Endogenous foxe1 expression during zebrafish development

We reasoned that oral and thyroid enhancers near human FOXE1 would be more likely to be functional in zebrafish if the fish ortholog, foxe1, were expressed in oral tissues and thyroid gland. Indeed, RNA in situ hybridization revealed foxe1 expression in the central nervous system at 11.4 h post fertilization (hpf) (Fig. 2A), in oral epithelium at 36 hpf (Fig. 2B, C, E and F, data not shown) and thyroid gland (Fig. 2D and G) at 36 hpf and later stages. We detected foxe1 expression in pharyngeal arch epithelium at 72 and 96 hpf (Fig. 2H and I). Furthermore, we observed foxe1 expression in the developing heart at 48 hpf, the pectoral fin starting at 72 hpf and the gill rakes (data not shown). These observations confirm and extend a previous expression analysis (41).

Figure 2.

Figure 2.

Endogenous foxe1 expression during zebrafish development. In situ hybridization of foxe1 on embryos fixed at the indicated stages. All embryos are presented with anterior to the left. (A) Lateral view of an 11.4 hpf embryo. Expression is evident in the central nervous system at approximately the level of the midbrain (mb). (B and C) Lateral views of a 36 hpf embryo. Expression is evident in oral epithelium (arrow in C). White box in B indicated region shown in C. (D) Ventral view of a 36 hpf embryo. Expression is visible in the developing thyroid (arrowhead). (E) Ventral view of a 48 hpf embryo. Expression is evident in oral epithelium (arrow). (F) Sagittal section of a 48 hpf embryo. Expression is seen in oral epithelium (arrowheads). (G) Lateral view of a 52 hpf embryo. Expression is seen in oral epithelium (oe, black arrow), and in thyroid (white arrowhead). (H) Ventral view of a72 hpf embryo. Expression is seen in epithelium of the pharyngeal arches (bracket) and in oral epithelium around mouth (arrowhead). (I) Transverse section of a 96 hpf embryo. Expression is seen in the oral epithelium (black arrowhead) and pharyngeal arches (bracket). MB, midbrain. hpf, hours post fertilization.

Enhancer screen results

We amplified from human DNA, 15 human conserved non-coding elements (hsCNEs) in a 152 kb region spanning from 101 kb upstream and 51 kb downstream of FOXE1 and tested them for enhancer activity in transient transgenic zebrafish (Fig. 1; Supplementary Table 1). The hsCNEs are named by their position relative to the FOXE1 start codon, negative being upstream and positive downstream. Our zebrafish enhancer screen was based on an eGFP reporter, pT2cfosGW eGFP (39). This reporter construct is designed to clone the human test DNA upstream of the mouse minimal cfos promotor that is unable to independently initiate mRNA transcription. To confirm this, we injected >200 single cell embryos with the reporter lacking any human sequences and did not detect any GFP expression. In contrast, of 15 hsCNEs, three had enhancer activities capable of directing transcription in a pattern consistent with endogenous foxe1 expression (hsCNE+22.6, hsCNE-67.7 and hsCNE-82.4; Supplementary Material, Table S1), as summarized below. These positive hsCNEs acted independently and without the FOXE1 promoter.

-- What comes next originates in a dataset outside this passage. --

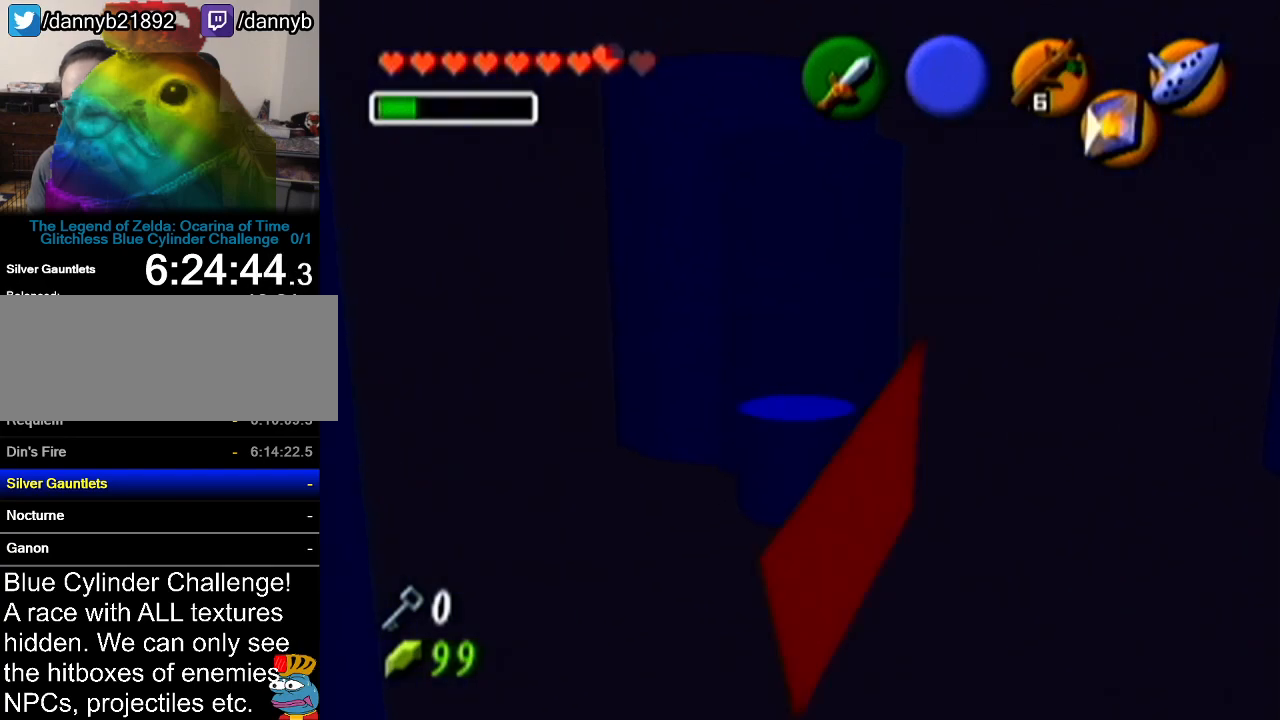
{"buttons": [], "left_stick": "center", "events": [[167, "R1", "up"]]}
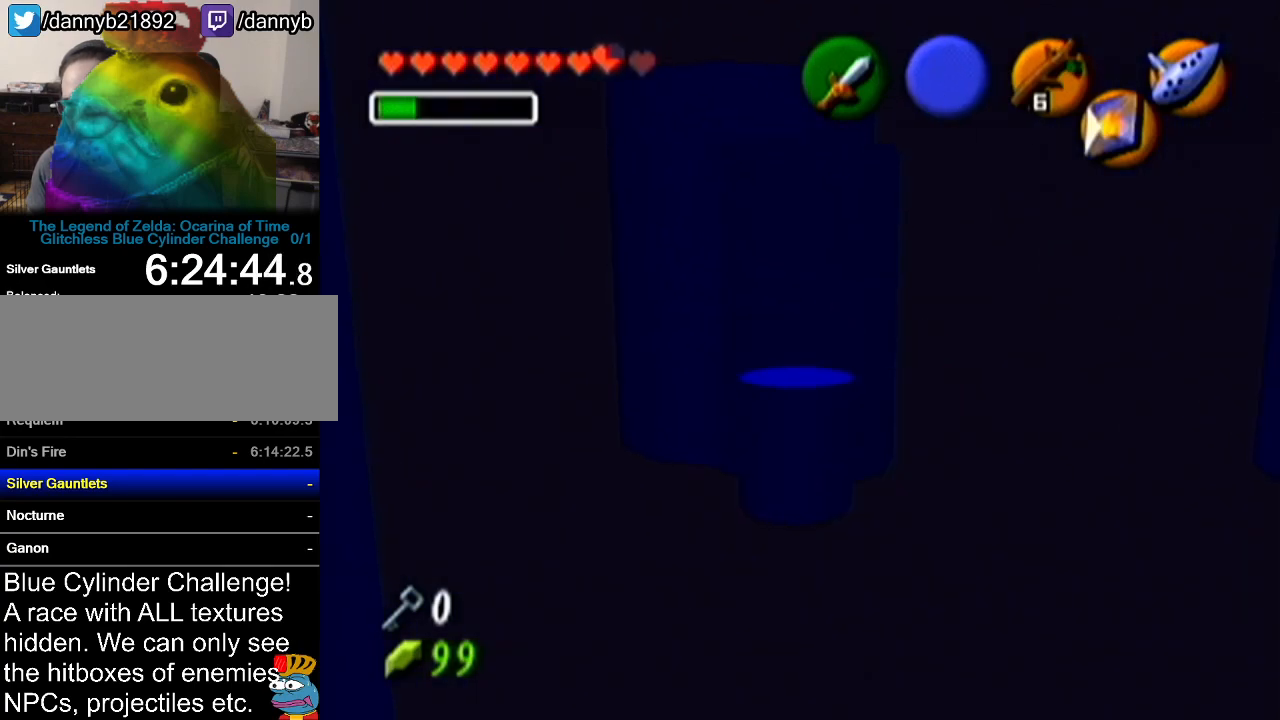
{"buttons": [], "left_stick": "center", "events": [[84, "left_stick", "down-right"], [200, "left_stick", "center"]]}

FOXE1 hsCNE+22.6 is active in the developing pharyngeal arches and heart

In embryos injected with FOXE1 hsCNE+22.6 kb element (hg19 chr9: 100 638 752–100 639 947), we detected a reproducible pattern of eGFP expression in a mosaic pattern within pharyngeal muscles, a subset of cranial muscles (see Fig. 3 legend), heart and pharyngeal arch epithelium (n > 800 embryos scored) (Fig. 3). We established five independent, stable transgenic lines and all exhibited non-mosaic GFP expression in the same structures that expressed GFP mosaically in transient transgenic G0 embryos. In stable transgenic embryos, GFP was evident in the developing mouth by 24 hpf (data not shown) and by 72 hpf the muscles of the second and branchial arch were labeled along with the branchial arch cartilages including the gill rakes (Fig 3A–C). Moreover, this element also directed GFP expression in the developing heart and pectoral fins (Fig. 3A–C). This pattern was confirmed by in situ hybridization with an eGFP probe. While aspects of this pattern matched that of foxe1 expression, for instance in epithelium of ceratobranchial arches (e.g. compare Fig. 3D to Fig. 1H), however expression of foxe1 mRNA was not detected in pharyngeal muscles. If human FOXE1 is also absent from pharyngeal muscles, we infer that additional regulatory elements must normally prevent the enhancer at +22.6 kb from driving FOXE1 expression in this tissue. Alternatively, through divergence in tissue specific expression of upstream regulatory factors, this enhancer may be active in pharyngeal muscles only in fish, although ENCODE data show this region has chromatin marks of enhancer activity in human skeletal muscle myoblasts.

Figure 3.

Figure 3.

FOXE1 hsCNE+22.6 kb element drives GFP expression in pharyngeal muscles, the heart and pharyngeal epithelium. (A–C) Compressed Z-stacks from confocal imaging of live (A) transient (G0), and (B,C) stable (F1) transgenic Tg(foxe1+22.6:gfp) animals. (A) Oblique lateral view of a G0 72 hpf embryo mosaic for Tg(foxe1+22.6:gfp). GFP is visible in cells in the region of the developing mouth (white arrow) and in the heart (red arrow). (B) Ventral and (C) lateral views of a 96 hpf larvae showing eGFP expression in the pharyngeal arches (bracket), heart (red arrow) and the ventral pharyngeal muscles (arrowheads) including the hyohoideus muscle, interhyoideus, intermandibularis anterior and intermandibularis posterior muscles. Also labeled are the gill rakes (yellow arrow). (D) Ventral view of 72 hpf Tg(foxe1+22.6:gfp) embryo processed to reveal gfp expression by RNA in situ hybridization, which is evident in the pharyngeal arches (bracket) and ventral pharyngeal muscles (arrowheads). The heart, which was positive for gfp expression, was removed in the specimen shown here.

While hsCNE+22.6 was able to activate lacZ expression in human embryonic oral epithelial cell lines, no difference was observed between the two rs10984103 alleles (Supplementary Material, Fig. S1).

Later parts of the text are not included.